Dit que l'expert accomplira sa mission en présence des parties ou celles-ci dûment convoquées et la conduira conformément aux dispositions des articles 232 et suivants du nouveau code de procédure civile.
Dit que l'expert devra déposer son rapport au greffe de la Cour d'appel de Rennes, l ère chambre A, dans le délai de quatre mois à compter du jour de la consignation.
Dit que Monsieur Y..., et à défaut la société Comexpert, seront tenus de consigner une provision de mille euros (1000,00 €) à valoir sur la rémunération de l'expert au greffe de la Cour d'appel dans le délai d'un mois à compter de ce jour.
Dit que, par les soins du greffe, avis de la consignation sera donné à l'expert.
Dit qu'à défaut de consignation dans le délai et selon les modalités imparties, la désignation de l'expert sera caduque.
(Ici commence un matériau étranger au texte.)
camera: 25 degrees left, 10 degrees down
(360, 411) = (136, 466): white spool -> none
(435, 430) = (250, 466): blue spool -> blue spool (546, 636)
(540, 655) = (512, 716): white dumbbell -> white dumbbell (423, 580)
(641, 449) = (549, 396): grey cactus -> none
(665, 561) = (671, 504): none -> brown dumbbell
Dit qu'en cas de refus ou d'empêchement de l'expert, il sera pourvu à son remplacement par simple ordonnance.
Désigne Madame MALLET, conseiller, pour assurer le suivi des opérations d'expertise et, en cas d'empêchement, tout autre magistrat de la le` chambre A de la Cour d'appel de Rennes.
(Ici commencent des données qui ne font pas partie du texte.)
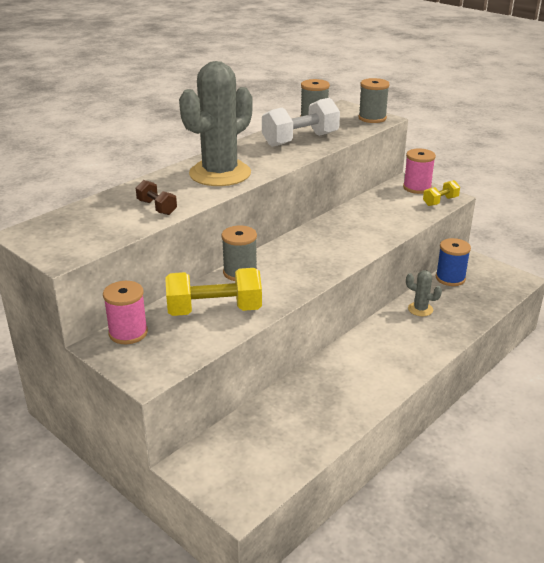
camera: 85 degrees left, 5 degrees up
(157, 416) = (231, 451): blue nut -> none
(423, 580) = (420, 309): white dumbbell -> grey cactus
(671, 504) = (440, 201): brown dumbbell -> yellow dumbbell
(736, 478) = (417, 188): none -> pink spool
Dit qu'il appartiendra à l'expert de solliciter les prorogations et les compléments de provision utiles à la bonne exécution de sa mission.
Dit que l'affaire sera rappelée à l'audience du 17 octobre 2007 par application de l'article 153 du nouveau code de procédure civile.
Déclare sans objet la demande de "donner acte" présentée par Monsieur Y....
Déboute chacune des parties de sa demande de dommages et intérêts pour procédure abusive.
Déboute Monsieur Y... de sa demande tendant à voir condamner la S.A.R.L. Comexpert au paiement d'une amende civile.
Déboute Monsieur Y... de sa demande formée en application de l'article 700 du nouveau code de procédure civile.
Condamne Monsieur Y... à payer à la S.A.R.L. Comexpert une somme de mille cinq cents euros (1500,00 €) en application de l'article 700 du nouveau code de procédure civile, somme qui s'ajoutera à celle déjà accordée par le premier juge sur le même fondement.
Condamne Monsieur Y... aux dépens qui seront recouvrés selon les dispositions de l'article 699 du nouveau code de procédure civile, et ce, à l'exclusion des frais de l'expertise qui seront supportés par moitié entre les parties.